唐突に「若くて綺麗なのに白髪染めないの」と言われ、「おお、それな!久しぶりに聞いたな」と思った。
染めるのをやめて根本がスカンク模様になっていた頃はまあまあ言われたが、近頃はあまり聞かなくなっていたのだ。
(言うまでもなく「若くて綺麗」のところはお世辞というか、汚染水を水で薄めて基準値以下にしようする心づくしの枕詞にすぎず、もちろん私は45歳であって45歳にしか見えない。誰だってそうだ)
はい、ジェントルマン。こちとら言われる前から知っているんです、いつでも誰からでもそういうことを言われうることを。
なにしろ物心ついてから「もっと痩せたらかわいいのに」「もっと髪伸ばしたらかわいいのに」「化粧したらかわいいのに」「もっと足出したらかわいいのに」と、常に誰かの美的水準に合わせるために身体を加工せよというメッセージを途切れなく受け続けながら生きてきた身の上。
髪の色が変わったら「その色じゃ駄目なのに」と言われるのはどう考えても当然の流れだ。
ところで、私の母は3年前になくなったのだが、最後の20年くらいはまったく会っていなかったため、写真を見せられたときは本当に誰だか分からなかった。
父に「この頭真っ白な人誰?」と聞いたら「お前の親だ」と言われて、はっはーん、となったものだ。
つまり30年後の自分じゃないか。
私は7歳くらいになるまで毛抜きで白髪を抜かされていた。
グルーミングの猿よろしく一本ずつ頭の毛を抜かせながら母は
「だんだんババア、だんだんババア」という陰惨この上ない鼻歌を歌ったものだ。
考えてみればあの頃、彼女はまだ30代だったはずで、バブル経済の端っこでブルーカラーの父の給料もきちんと毎年上がっていたに違いない。

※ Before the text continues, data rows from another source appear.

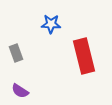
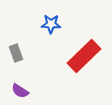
red rectangle: rotated 60 degrees clockwise
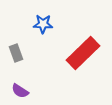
blue star: moved 8 px left
red rectangle: moved 1 px left, 3 px up
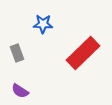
gray rectangle: moved 1 px right
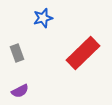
blue star: moved 6 px up; rotated 18 degrees counterclockwise
purple semicircle: rotated 60 degrees counterclockwise
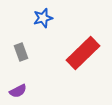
gray rectangle: moved 4 px right, 1 px up
purple semicircle: moved 2 px left
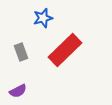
red rectangle: moved 18 px left, 3 px up
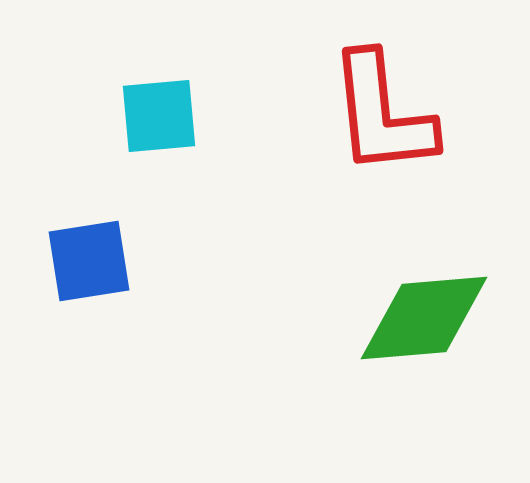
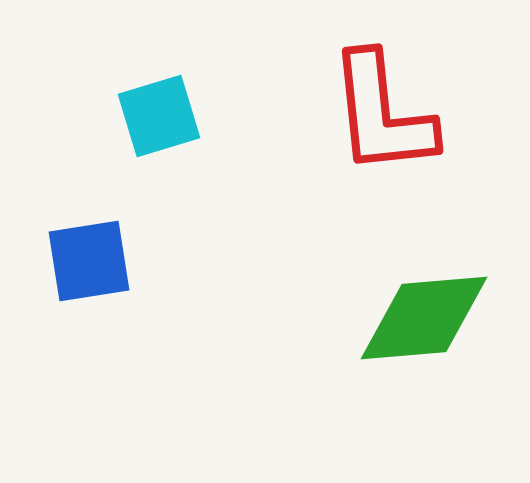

それでも、彼女が自分の身なりに金を使うことは決して無く、いつも適当なショートカットで寄る年波に任せて髪はただ白くなっていった。
そして幼い娘に白髪を抜かせながら、女が年をとることがどれほどわびしいかを陰々滅々と歌って聞かせたのである。
私は「だんだんババア」を聞きながら、母のそういう身なりの構わなさを、ある種の愚鈍さのように感じていた。
綺麗にするという才覚がない、おしゃれをするという知恵がない、そして努力せず現状に文句だけ言う存在。
「こういうオバサンにはなりたくないもんだ」と内心思っていたことを、母がなくなった今となっては、永遠に彼女に侘び続けるしかない。
ありとあらゆる個人的な欲を放棄して家族を最上位に置くこと。
終わりのない無償のケア労働を続けて当然の存在としてみなされること。
「パートのおばさん」などと、まともな仕事ができない属性であるかのような呼ばれ方で個を奪われたうえで、永遠に自活できない最低賃金で雇われること。
常に最低限の安物の服を着古して、すでに性的な存在ではないものとして社会の目線から姿を消すこと。
母は社会から「かくあれ」と言われたメッセージの通りに真剣に生きていた。
あの頃、母が月に一度美容室に髪を染めに行き、シーズンごとに服を一枚買ったとして、我が家の屋台骨に何が起こったのかと考えてみるに、いくら団地住まいの庶民だってさすがにそれくらいのことはできたんじゃないかと思う。
自分がパートで稼いだお金もあったはずだ。
ただもう、母は溺れてしまってその元気が出なかったのだ。
40歳を前にして「クソ平和で幸せな家庭」などに閉じ込められてどこからも助けはこないまま、死ぬまで自尊心の回復などないのだと、あの人は思っていたのではないか。
そうして呪文めいた鼻歌で彼女は娘にも呪いをかけた。
18歳で家を出て以降、仲が悪いわけでもないのに死ぬまでほぼ母と会わなかった理由は自分でもなんだかよくわからないのだけど、思い返せば、あるいはささやかな解呪だったのかもしれない。
そうして今、一世代分の時間を経て私に伝えられる
「白髪を隠して、年を取っていることを十分に恥ずかしがるならば、ファッカブルな存在として社会においてやってもいい」
という他者からのメッセージは、「だんだんババア」と歌った母の娘にとって何であるべきなのか。
うふふふふふ、若くて美しいと言っていただいたところ大変恐縮ではありますが、良く見てください。私は年を取っているんですよ。怖いでしょう?